Fifteen years on, another discovery demonstrated even better the reasons for my perseverance. During the underwater excavation of the Roman fish tanks of Apollonia, Claude Sintes and I had the good fortune to dig up a statue of Dionysus.

Once we got it on to dry land it was examined and then it became clear that it matched a statuette of a satyr found in 1957, and which Nicholas Flemming is seen holding, as if it were a newborn child saved from the sea, in a photograph taken after one of his dives. Almost 50 years later we had just reconstituted a “drunken Dionysus” who had crossed the ages and seemingly given some dramatic irony to his surname “twice-born”.

Archaeology renews bonds. More than any other discipline it brings together and reconciles the living who have been separated over the centuries. The sub-aquatic heritage is more directly accessible and often better preserved and more homogeneous than its terrestrial counterpart.

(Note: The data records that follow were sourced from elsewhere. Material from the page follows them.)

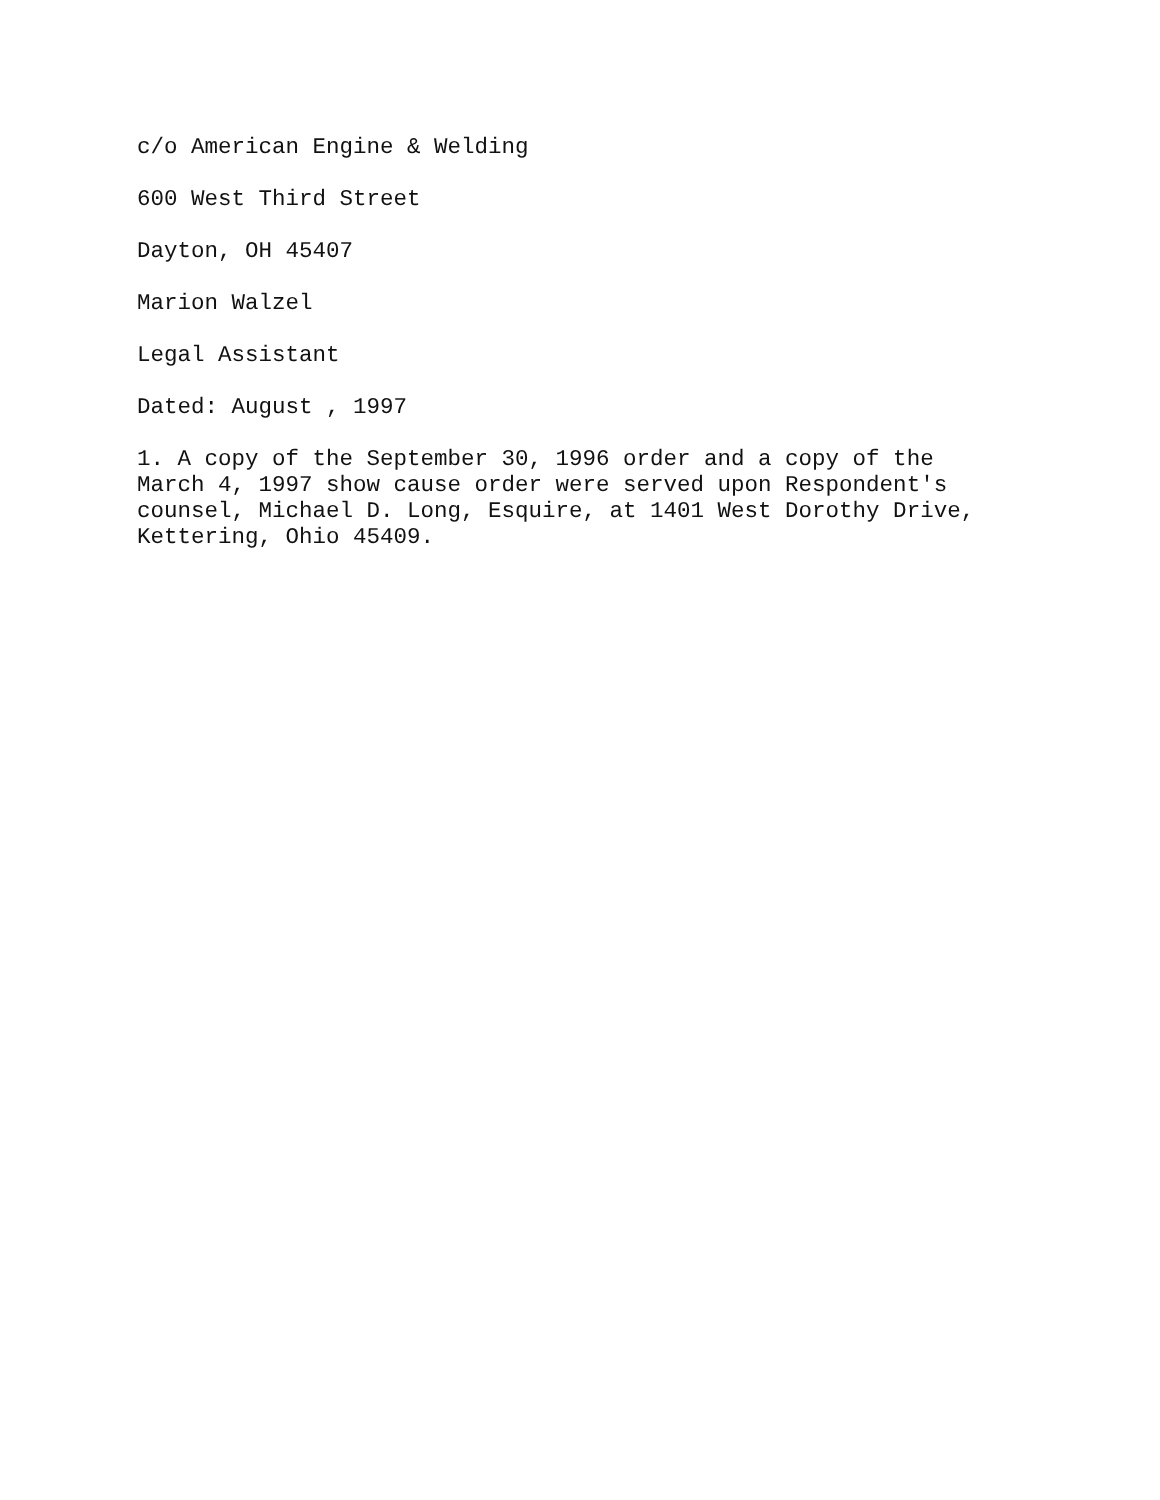c/o American Engine & Welding
600 West Third Street
Dayton, OH 45407
Marion Walzel
Legal Assistant
Dated: August , 1997
1. A copy of the September 30, 1996 order and a copy of the
March 4, 1997 show cause order were served upon Respondent's
counsel, Michael D. Long, Esquire, at 1401 West Dorothy Drive,
Kettering, Ohio 45409.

Furthermore, it is unexplored. When we think, for example, of the still mysterious 1,500 kilometres of Libyan coast, we are readily persuaded that this invisible part of ourselves must be protected with every bit as much care and respect as the part that has already come to light.

Blas de Roblès is a French writer, philosopher and archaeologist, born in Sidi-Bel-Abbès, Algeria, in 1954, is the author of Libye grecque, romaine et byzantine.